What a physician must do today

This dossier is not an indictment of physicians who in good faith, within prior understanding, delivered this care. It is a warning about what is done from today onward. For the physician who in 2026 has patient contact about these treatments, the following applies:

  • Actively engage with the Cass Review, the Swedish SBU review, the Finnish COHERE guideline and the article by Vrouenraets et al. (2024). Ignorance is no longer a defense.
  • Document in the record exactly what information was provided on uncertainty of effectiveness, irreversibility, fertility loss and alternatives. A signature without an underlying conversation record offers no protection.
  • Ensure that comorbidity (autism, depression, trauma, eating disorders) has been explored and, where indicated, treated before hormonal intervention is considered. This is not a checkbox but an independent duty of care.
  • Discuss desistance and the fact that 95–98% of adolescents on puberty blockers proceed to cross-sex hormones. The pause-button metaphor is factually inaccurate.
  • Be restrained with minors. Competence for lifelong, far-reaching decisions is contested.
  • Do not rely exclusively on the Dutch guideline or WPATH SOC-8. Both are contested. Individual professional judgment governs.
  • Bear in mind that records are requested long after treatment. The civil limitation period is five years from discovery of damage, with an absolute cap of twenty years — and for minors, suspended during minority. A 13-year-old patient from 2026 can file a claim up to 2046.

Conclusion

Rarely has an entire branch of medical treatment come under such fundamental international fire within five years. Rarer still is that the clinicians themselves, in their own scientific publications, want to set aside the traditional medico-scientific framework for that treatment.

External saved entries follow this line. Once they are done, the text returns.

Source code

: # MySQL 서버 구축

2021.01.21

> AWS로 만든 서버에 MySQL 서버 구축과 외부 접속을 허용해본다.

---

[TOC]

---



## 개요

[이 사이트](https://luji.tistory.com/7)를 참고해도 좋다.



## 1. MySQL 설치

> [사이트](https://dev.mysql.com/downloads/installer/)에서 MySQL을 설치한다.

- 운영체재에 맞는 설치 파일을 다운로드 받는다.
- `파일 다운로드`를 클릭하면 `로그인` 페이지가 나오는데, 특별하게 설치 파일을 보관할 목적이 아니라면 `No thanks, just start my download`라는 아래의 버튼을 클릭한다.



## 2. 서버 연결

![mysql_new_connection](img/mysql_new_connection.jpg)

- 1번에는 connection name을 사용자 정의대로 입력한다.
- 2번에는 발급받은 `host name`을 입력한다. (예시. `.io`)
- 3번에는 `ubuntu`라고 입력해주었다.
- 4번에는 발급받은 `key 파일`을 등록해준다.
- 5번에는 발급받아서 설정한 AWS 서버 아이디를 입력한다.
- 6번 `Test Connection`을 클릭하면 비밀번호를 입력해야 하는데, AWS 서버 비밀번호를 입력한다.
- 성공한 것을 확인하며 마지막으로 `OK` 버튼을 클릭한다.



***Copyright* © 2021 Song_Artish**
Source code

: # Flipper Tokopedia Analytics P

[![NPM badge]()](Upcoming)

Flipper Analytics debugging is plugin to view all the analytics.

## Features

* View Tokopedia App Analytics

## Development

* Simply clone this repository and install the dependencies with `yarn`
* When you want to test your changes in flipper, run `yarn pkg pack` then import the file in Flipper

That is not background noise. That is a shifted legal reality. The Wgbo does not change, disciplinary law does not change, Book 6 of the Civil Code does not change. But what counts as the good-clinician standard, what counts as full disclosure, and what a reasonably competent colleague is taken to know — that shifts. Quickly.

Hippocrates already wrote it: primum non nocere — above all, do no harm. It is an obligation that does not require statistical certainty to engage. Doubt suffices. And the doubt is there, voiced not by outside critics but by the clinicians themselves. Those who proceed today as though nothing is the matter will operate not only in the consulting room. But also in the courtroom.

Notes

  1. HR 2 March 2001 (Trombose) and subsequent case law. See also Legemaate J. Goed hulpverlenerschap. Sdu, 2022.
  2. Hughes M. The WPATH Files: Pseudoscientific surgical and hormonal experiments on children, adolescents, and vulnerable adults. Environmental Progress, March 2024.
  3. Biggs M. Suicide by clinic-referred transgender adolescents in the United Kingdom. Archives of Sexual Behavior. 2022;51:685–690.
  4. Bell v Tavistock [2020] EWHC 3274 (Admin); [2021] EWCA Civ 1363.